Another fish followed a few minutes later on Jackson’s rod, but after a few cranks, he passed the duties on to his older brother and a stockier fish came up. AJ asked if he could land it, and I took the rod while he scooped the fish up in the soft black mesh of the net with a laugh. Both boys returned to their worm races as I cast after the fish that seemed to revel in the quick cooldown brought on by the passing clouds and shot of rain.
The joy of fishing with kids can’t be understated, especially when monitoring their equipment for them in those times in between casting, reeling and watching a bobber settling in. As I glanced over for the yellow top and orange top of their assigned slipfloats, I struggled to find the latter and followed the tightening monofilament back to the boat to see AJ’s rod jump with the surge of a running fish. As I handed him the rod, I took note of weight at the end of the line and heard the protesting half-grind, half-wail of the spincast reel as the drag mechanism engaged, releasing more mono to the run of the fish.
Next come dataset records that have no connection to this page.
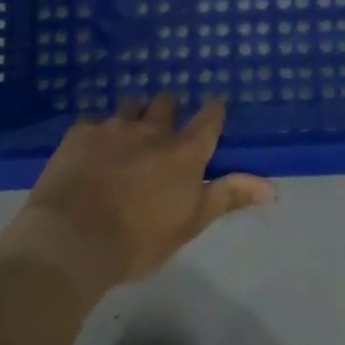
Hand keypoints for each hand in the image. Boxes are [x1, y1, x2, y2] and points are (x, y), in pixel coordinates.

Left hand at [7, 95, 275, 291]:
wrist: (71, 240)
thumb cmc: (138, 241)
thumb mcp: (190, 223)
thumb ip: (228, 197)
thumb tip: (273, 186)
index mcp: (184, 153)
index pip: (209, 119)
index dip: (214, 110)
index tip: (215, 106)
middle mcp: (152, 130)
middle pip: (166, 103)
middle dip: (169, 110)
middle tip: (165, 128)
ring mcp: (114, 127)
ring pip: (131, 105)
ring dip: (135, 115)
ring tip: (128, 134)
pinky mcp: (80, 133)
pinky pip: (94, 121)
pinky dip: (98, 131)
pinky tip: (92, 149)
He made no progress on the retrieve of the surging opponent, and I cautiously helped him turn the dial on the base of the kiddie combination that was bent in about as big of an arc as a three-foot pole can be. Bit by bit, the fish came closer to the boat, but remained deep below us. Finally, I saw a flash magnified by the volume of water between the transom and the fish and I gulped hard, and tried not to startle my son with the size of the large holdover rainbow that had found his offering amidst the hungry masses of this year’s stocked fish. While below us, it looked like it could have been 25 inches, I knew it would still be the biggest I had seen in the little lake, and certainly AJ’s largest fish of any kind thus far. As it came up through the column, taxing every turn of AJ’s reel, it didn’t shrink much, even when it breached the surface and ran around the net three or four times, attempting to shake the jig stuck in the corner of its mouth before a pass provided an ideal moment to finally corral the trout. At 21 inches, it was the largest small-lake rainbow I had seen in more than a decade.
With a bear hug, AJ held the trout for a quick photo before releasing it back into the lake with a splash. The three of us watched the trout sit dazed on the surface for a moment before the quick flip of its tail sent a spray of water into our faces and the fish zipping into the depths of the lake and our memories. The trout made our three-man crew content with the hour or so on the water, so I pulled the anchor and the boys took turns hitting either side of the trolling motor pedal with their hands until we arrived at the metal dock, bringing to a close an exciting evening of rain and rainbows…in our outdoors.